THE AFFLUENT SOCIETY HAS DEVELOPED IN BRITAIN over the last eleven years of the post-war era. It became truly noticeable after 1955, when the television set became a necessity and no longer a status symbol. The car, like the television set, has also become an integral part of our society and some economists claim, that four out of every five families own a car. Ever since 1945, when the expected development of the Socialist Utopia did not materialise, due to our struggling recovery from the war and the falterings of the Government itself, the nations' wealth has mysteriously risen.

The social conditions of the majority are better than they have ever been before. Yet still slums remain like virulent stores in our larger industrial cities and the number of houses due for demolition increases each year.

Keynes can be held largely responsible for our post-war affluence, for it was he who discovered the one way to stabilise our capitalist economy, taking the most extreme rises and falls out of the trade cycle. It may be that if Keynes' theories had not been adopted, the capitalist economy would have been replaced by democratic Socialism, libertarian socialism, or at the worst, communism. In any of these cases, there would have been at least a sane planning of the economy.

As it is, the Conservative party came to power in 1951 and has manipulated this new-found affluence to their own advantage, The much regretted "You have never had it so good" speech reveals their true attitude and strategy, although the manner in which they have exploited the increased wealth of the people has grown a good deal subtler since the 1959 election.

With the growth in spending power of the nation, the larger cartels, combines, and monopolies, moved in with frightening swiftness on the unsuspecting consumer. High pressure, percussive advertising, drumming into the minds of the masses, through all media, television, press, film, and pirate radio, has dulled their appreciation and drugged their minds. Frozen food and sudsy beer advertisements bombard the consumer from all sides, And what is more disturbing, is the short-term lasting power of manufactured goods, reduction in size and ephemeral attraction of the outer wrappings. Such methods of production and retailing are direct importations from the capitalist paradise, the United States of America. The argument is, that if goods are made to last, in the long run, less will be purchased and thus production will decrease. As a result men will be laid off, the accelerator will gather momentum, and a slump become imminent. It must be remembered, however, that the concern of the large manufacturers over a slump, is that their profits will fall and not that their workers and even their salaried staff will be thrown out of work. It would be disastrous if our economy took such a turn that the nation would be compelled to consume goods faster and faster, and at such a rate that the natural resources of the nation, and in the extreme the world, would be swiftly used up.

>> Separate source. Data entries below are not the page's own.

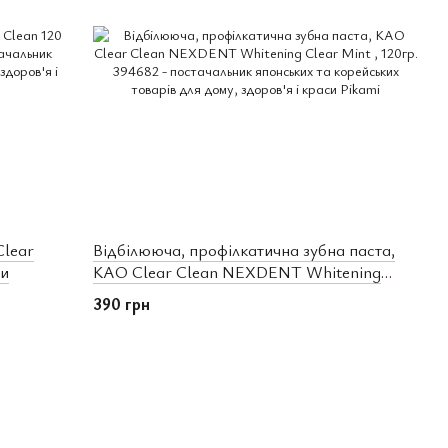
Clear
Відбілююча, профілкатична зубна паста,
ти
KAO Clear Clean NEXDENT Whitening
Clear Mint , 120гр.
390 грн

Perhaps the most worrying thing about the nation's present affluence, and that of the last decade, is the bovine apathy which seems to march hand in hand with it. As soon as an average family obtains a television set, a car, a washing machine and a reasonably snug residence, its members seem to lose all interest in culture, politics, religion, and those things that matter more than mere material gain. They carry blandly on living the same drab sort of life from day to day, hardly caring about international matters, voting for the looks and not the ideals of their parliamentary candidate, and mocking those individuals, who, however ineffectually, try to register their protest and concern for the world, national, or their own personal situation. It can only be hoped that such stimuli as the Cuban situation, will have a disturbing effect on the nation's placid attitude to the world in general. Indeed, so far, the entire effect of our recent affluence seems to have done nothing culturally, spiritually, philosophically and visibly positive, except to 'bourgeoisize' the people.

"Coronation Street" and the canned American importation "Gunsmoke", are typical examples of television today. The nouvelle vague in the theatre has been so far poorly supported, and even the noble efforts of men like Kops, Pinter, and Wesker's mobilisation of the stultified arts of the people in Centre 42, have not had the success that is their due.

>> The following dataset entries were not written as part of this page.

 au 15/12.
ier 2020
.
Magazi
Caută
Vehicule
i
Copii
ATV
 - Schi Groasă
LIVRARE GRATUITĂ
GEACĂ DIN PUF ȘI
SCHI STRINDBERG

Unless Britain shakes off her sluggish apathy and sensibly considers all the aspects and problems of the modern world, she will end up as a satellite of the American capitalist bloc, or the Russian totalitarian bloc, with all that both entail. An unpleasant prospect in either case. Culturally and spiritually, she will descend into a slough of despond, never to emerge again. Such a fate all true anarchists must try and prevent.